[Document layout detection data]

------

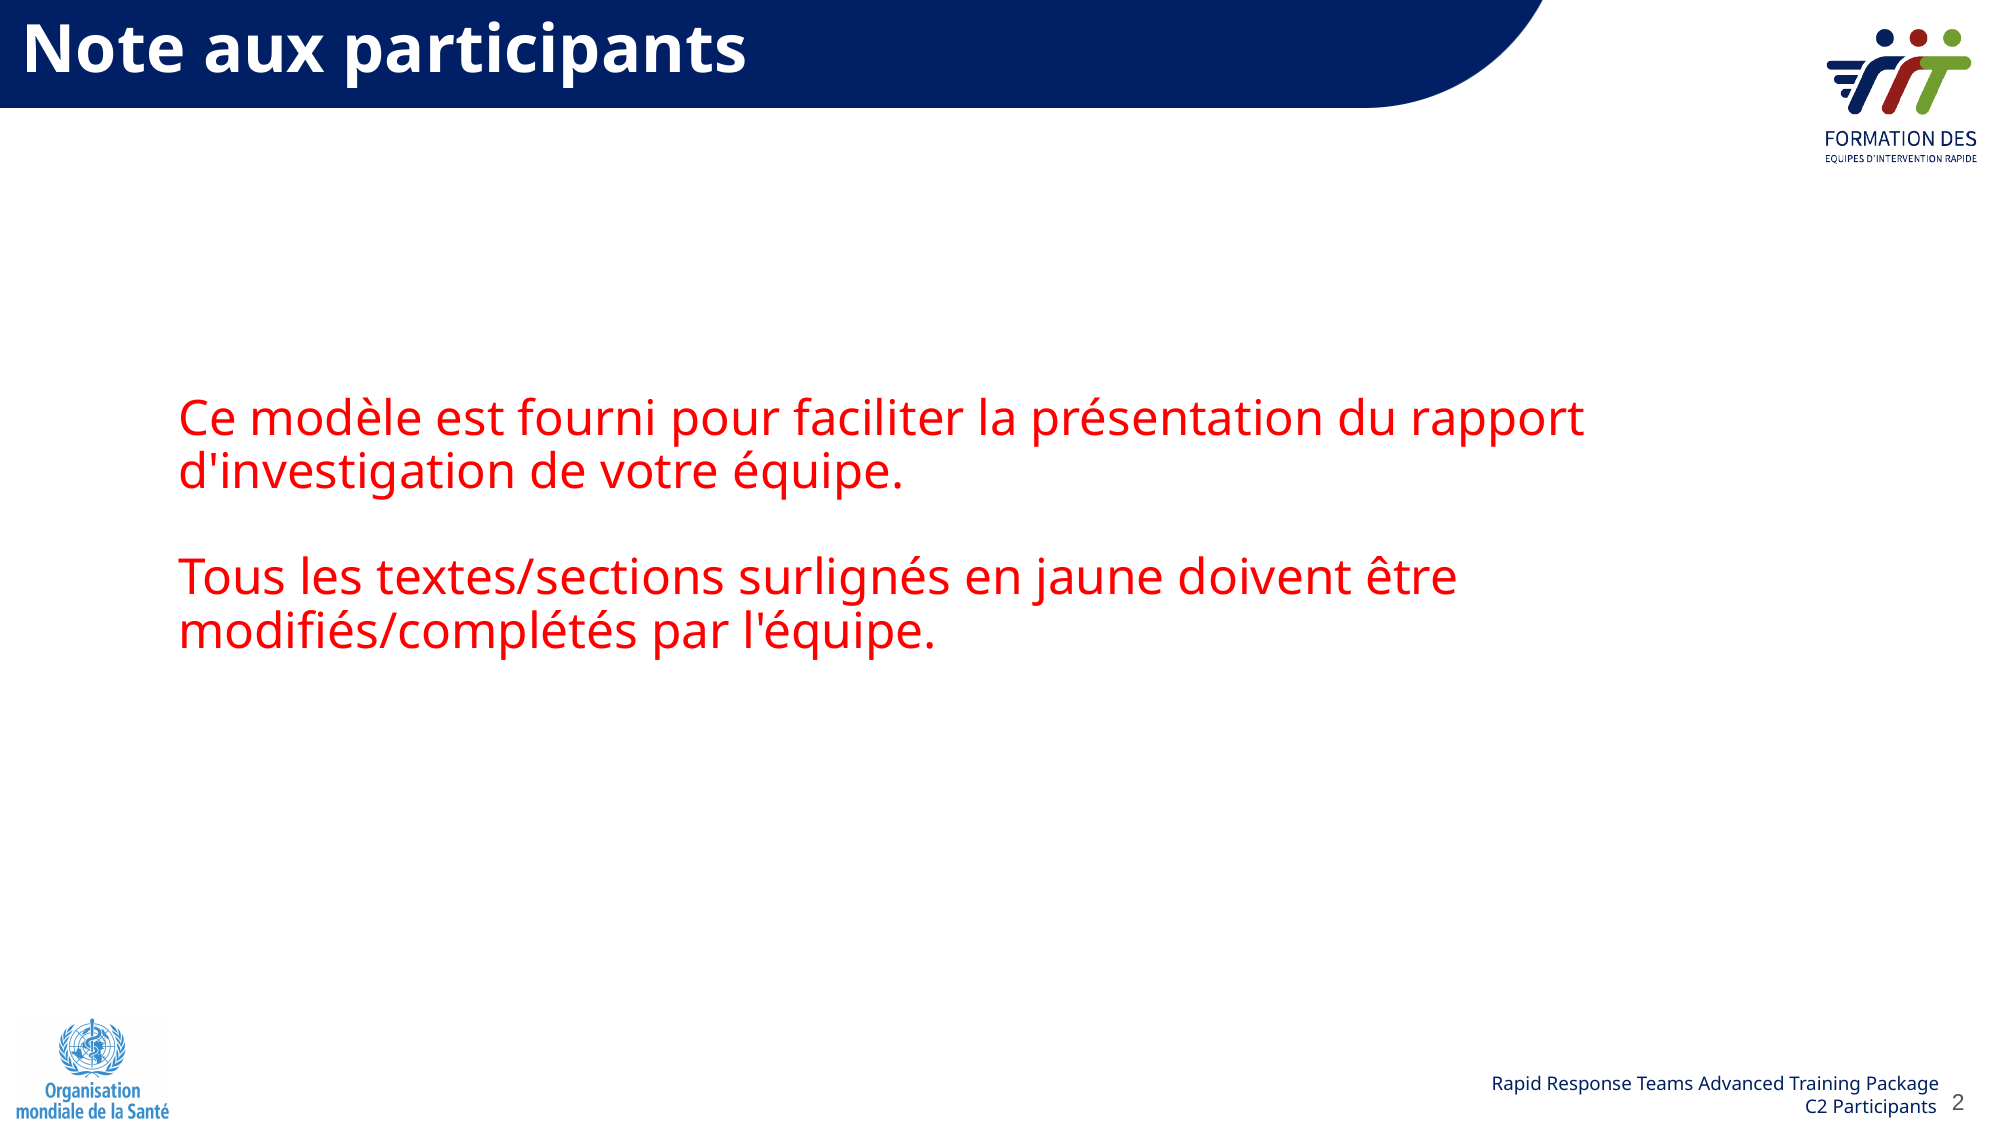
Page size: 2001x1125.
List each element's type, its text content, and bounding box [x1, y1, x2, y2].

picture [15, 1017, 170, 1120]
picture [0, 0, 1566, 108]
picture [1825, 28, 1977, 164]
title Note aux participants [13, 0, 1663, 105]
list Ce modèle est fourni pour faciliter la présentation du rapport d'investigation de votre équipe. Tous les textes/sections surlignés en jaune doivent être modifiés/complétés par l'équipe. [170, 273, 1833, 948]
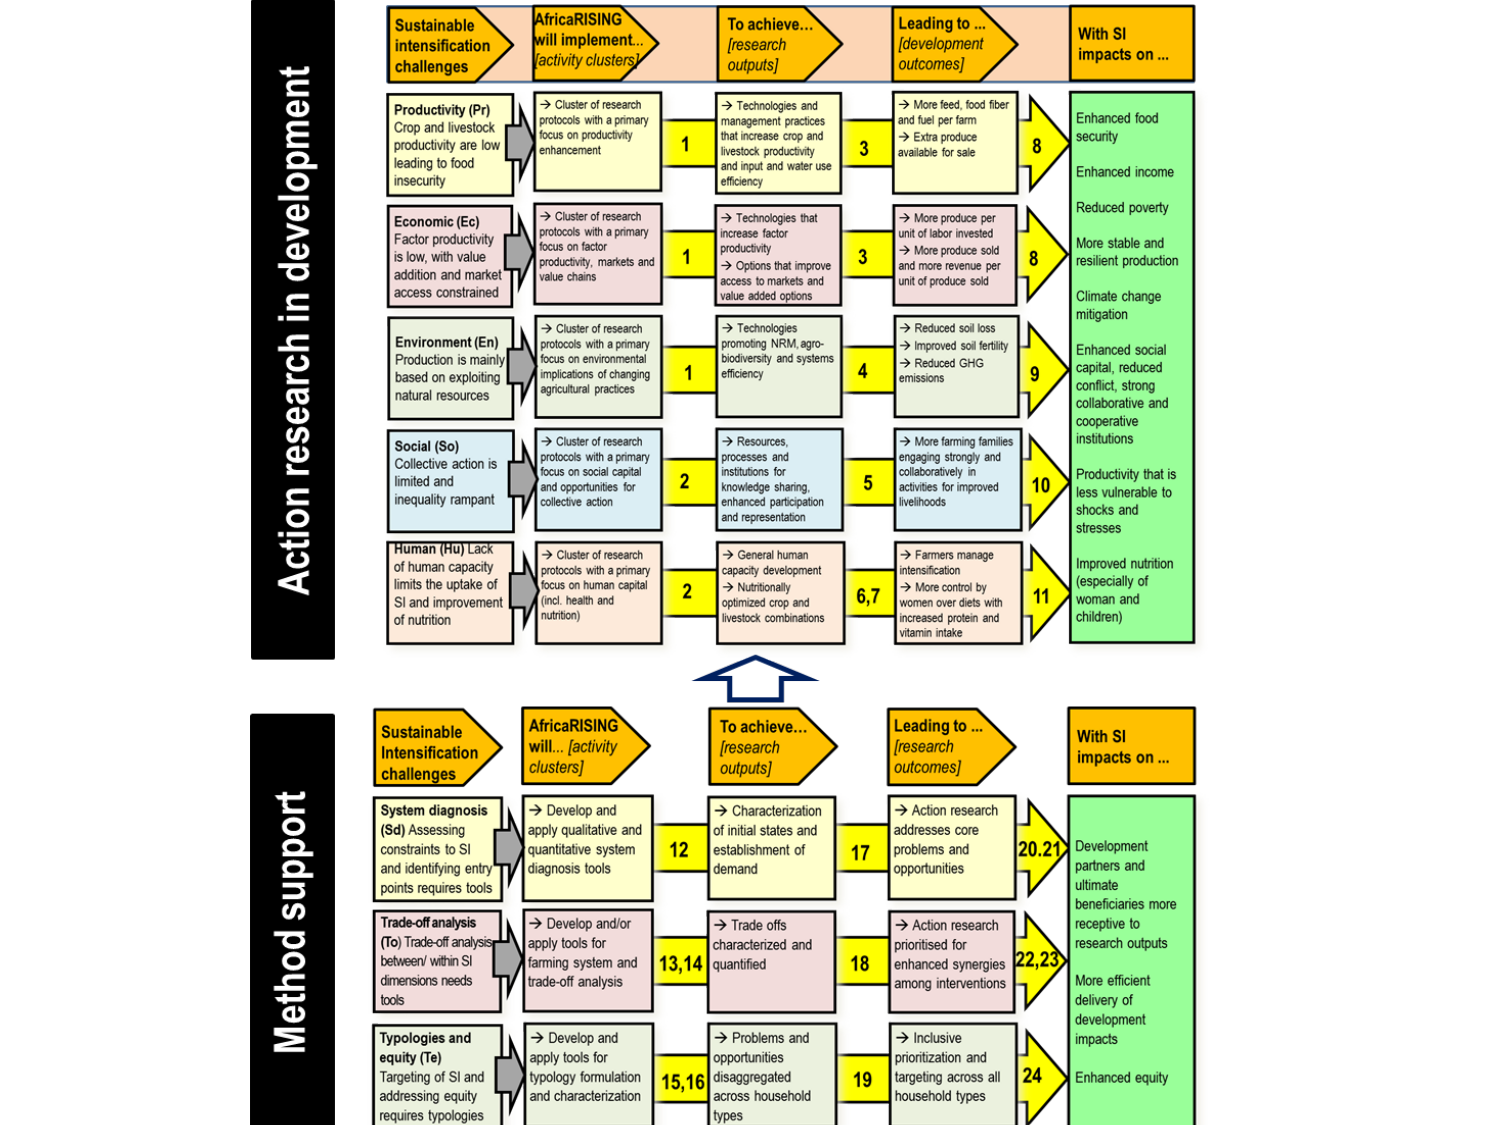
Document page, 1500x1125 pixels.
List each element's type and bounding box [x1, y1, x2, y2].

picture [249, 0, 1213, 1125]
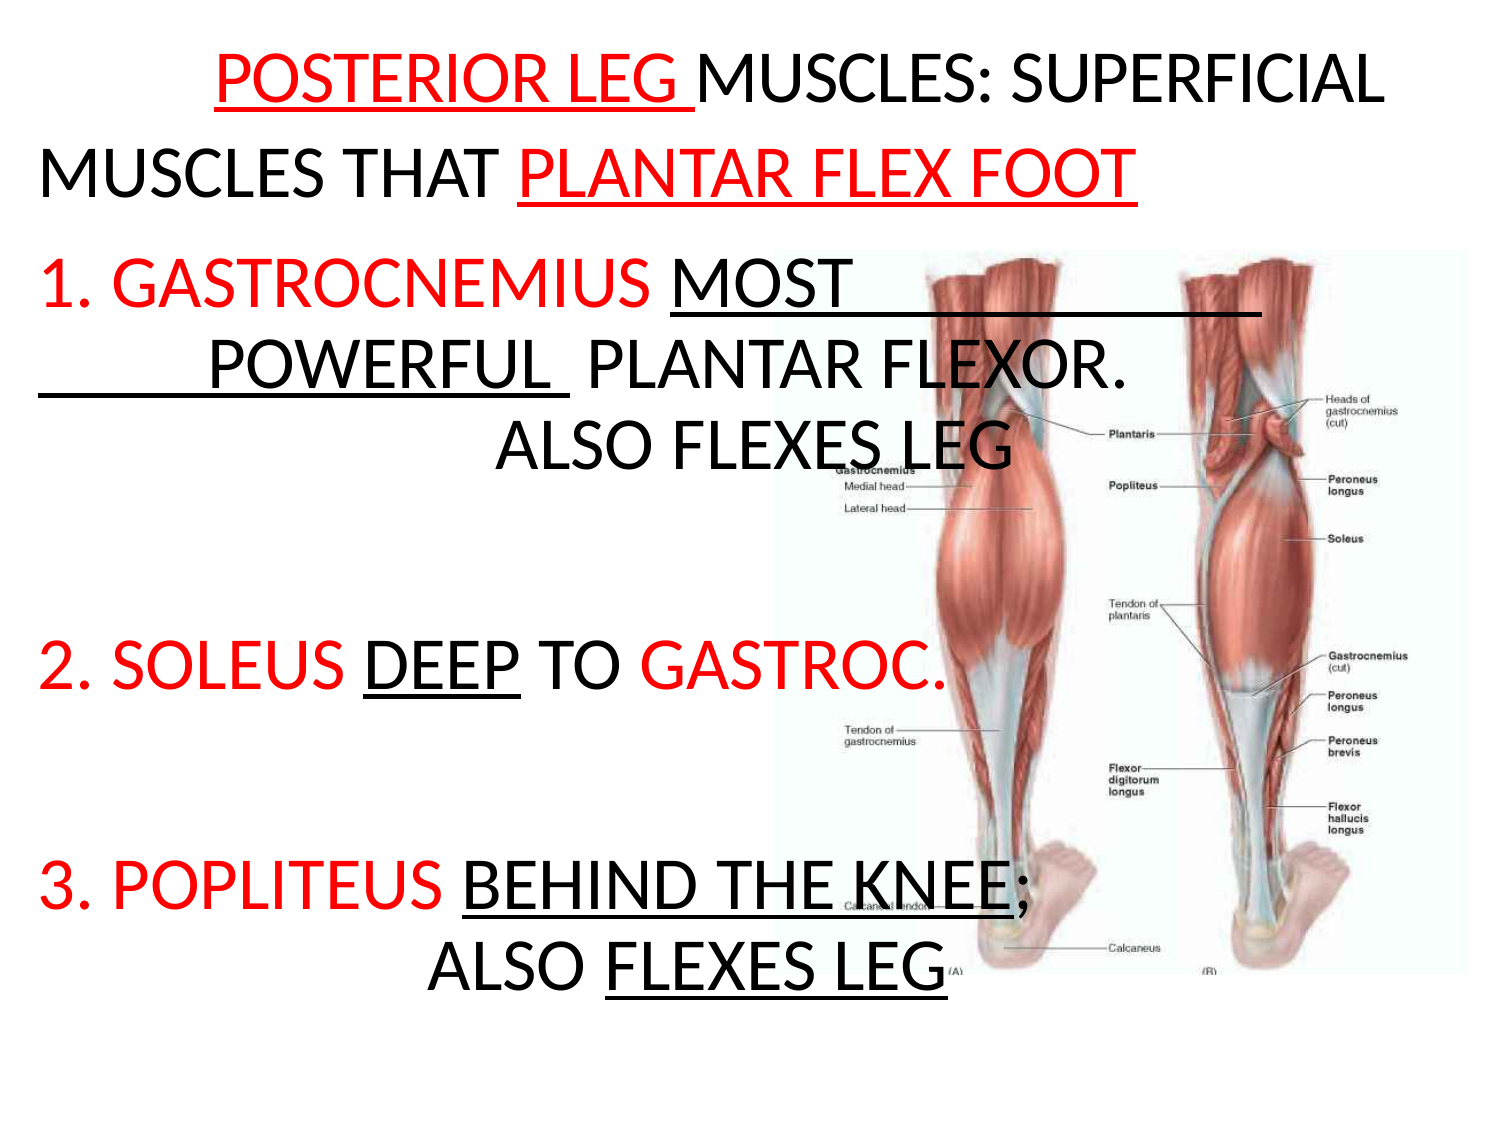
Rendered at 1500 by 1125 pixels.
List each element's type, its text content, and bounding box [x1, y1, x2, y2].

title Posterior Leg Muscles: Superficial [125, 0, 1475, 125]
list Muscles that plantar flex Foot 1. Gastrocnemius Most powerful plantar flexor. Also flexes leg 2. Soleus deep to gastroc. 3. Popliteus Behind the knee; also flexes leg [37, 125, 1275, 1075]
picture [774, 249, 1470, 976]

------

> _Job_:
Write out each line of the data exactly; the images should be left out.

> _Response box_:
Page size: 2001x1125.
List each element's type, its text content, and bounding box [x1, y1, x2, y2].

picture [15, 1017, 170, 1120]
picture [0, 0, 1566, 108]
picture [1825, 28, 1977, 164]
title Note aux participants [13, 0, 1663, 105]
list Ce modèle est fourni pour faciliter la présentation du rapport d'investigation de votre équipe. Tous les textes/sections surlignés en jaune doivent être modifiés/complétés par l'équipe. [170, 273, 1833, 948]
Document page, 1500x1125 pixels.
List each element's type and bounding box [x1, y1, x2, y2].

picture [249, 0, 1213, 1125]
Rendered at 1500 by 1125 pixels.
List each element's type, its text content, and bounding box [x1, y1, x2, y2].

title Posterior Leg Muscles: Superficial [125, 0, 1475, 125]
list Muscles that plantar flex Foot 1. Gastrocnemius Most powerful plantar flexor. Also flexes leg 2. Soleus deep to gastroc. 3. Popliteus Behind the knee; also flexes leg [37, 125, 1275, 1075]
picture [774, 249, 1470, 976]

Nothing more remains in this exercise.